PAGE TEXT Block Start
The ushering in of the summer solstice comes with the telltale sights and sounds of the warm-weather season. In addition to picnics, barbecues and vacation getaways, the summer is a popular season for Catholic weddings.
As one of the seven sacraments in the Catholic Church, marriage is more than a legal contract; according to the Catechism of the Catholic Church, “The sacrament of matrimony signifies the union of Christ and the Church. It gives spouses the grace to love each other with the love with which Christ has loved his Church.” A marriage is sealed and strengthened by God’s love and is rooted in the divine plan of creation— the procreation and education of children in the faith. If you’re newly engaged and about to begin planning your Catholic wedding, you’ll likely have questions about the dos and don’ts of a Catholic union; what’s allowed, what isn’t? How can I personalize my ceremony? Can I get married outdoors? Let’s take a closer look at some of the FAQs about getting married in the Catholic Church. If you know a Catholic getting married soon, share this with them.
How can I make my ceremony personal?
One of the goals of engaged couples is to plan a wedding that reflects their unique tastes as a couple. While you have plenty of freedom to personalize your wedding when it comes to the reception, the actual religious ceremony comes with more stringent limitations.
Why do Catholic Wedding ceremonies come with more stringent limitations?
It helps to remember that the marriage ceremony is a ritual of the church. Getting married (like the other sacraments) isn’t just for the good of the couple, but it’s also meant to be for the good of the entire Church community. The United States Conference of Catholic Bishops goes on to say,
Marriages play a crucial role in society. By publicly joining hands in marriage, husband and wife enter into a unique communion and sharing of their whole lives that not only joins their distinct families into one, fostering greater connections between people, but also provides the essential context for welcoming new human life.” The ceremony is therefore, not a private one, but a public one, so there’s a limit to how much you can personalize.
You do have some input, however. The priest will work with you and point out parts of the ceremony where you have choices such as the readings, music, and cultural customs. It’s also best to be married by a priest who knows you and your families, so he can make the ceremony more personal, especially when speaking during the homily.
Can I get married outdoors?
More than just a beautiful building, as Catholics, we recognize that the church is where God is truly present—it’s “the house of God.” God is physically present in the sacred space of the Blessed Sacrament in the tabernacle. Since marriage is a holy sacrament and a promise made to God and before God, it’s required that a marriage take place inside a Catholic Church.
Can we write our own vows?
PAGE TEXT Block End
- [WHAT YOU NEED TO DO] In the Catholic wedding page, copy everything from "You do have" down to "our own vows?", swapping "tabernacle" for "sanctuary". You won't need the data after this text.
EXCERPTED RECORDS Block Start
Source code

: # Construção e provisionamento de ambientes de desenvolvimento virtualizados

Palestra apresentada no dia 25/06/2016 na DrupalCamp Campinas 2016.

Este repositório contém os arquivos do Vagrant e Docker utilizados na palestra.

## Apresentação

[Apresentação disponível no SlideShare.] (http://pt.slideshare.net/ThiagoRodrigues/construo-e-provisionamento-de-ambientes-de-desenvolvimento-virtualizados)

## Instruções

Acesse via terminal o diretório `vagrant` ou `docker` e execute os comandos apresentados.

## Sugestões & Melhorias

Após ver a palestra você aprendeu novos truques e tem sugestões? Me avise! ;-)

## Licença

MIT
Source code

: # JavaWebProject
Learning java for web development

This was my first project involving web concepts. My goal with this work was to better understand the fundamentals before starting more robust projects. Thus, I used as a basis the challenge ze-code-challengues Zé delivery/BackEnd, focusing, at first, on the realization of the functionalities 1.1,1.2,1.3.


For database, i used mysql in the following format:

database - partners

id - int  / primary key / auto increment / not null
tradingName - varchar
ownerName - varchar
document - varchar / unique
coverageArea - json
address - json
EXCERPTED RECORDS Block End
- [ANSWER FOR THE TASK]
You do have some input, however. The priest will work with you and point out parts of the ceremony where you have choices such as the readings, music, and cultural customs. It’s also best to be married by a priest who knows you and your families, so he can make the ceremony more personal, especially when speaking during the homily.
Can I get married outdoors?
More than just a beautiful building, as Catholics, we recognize that the church is where God is truly present—it’s “the house of God.” God is physically present in the sacred space of the Blessed Sacrament in the sanctuary. Since marriage is a holy sacrament and a promise made to God and before God, it’s required that a marriage take place inside a Catholic Church.
Can we write our own vows?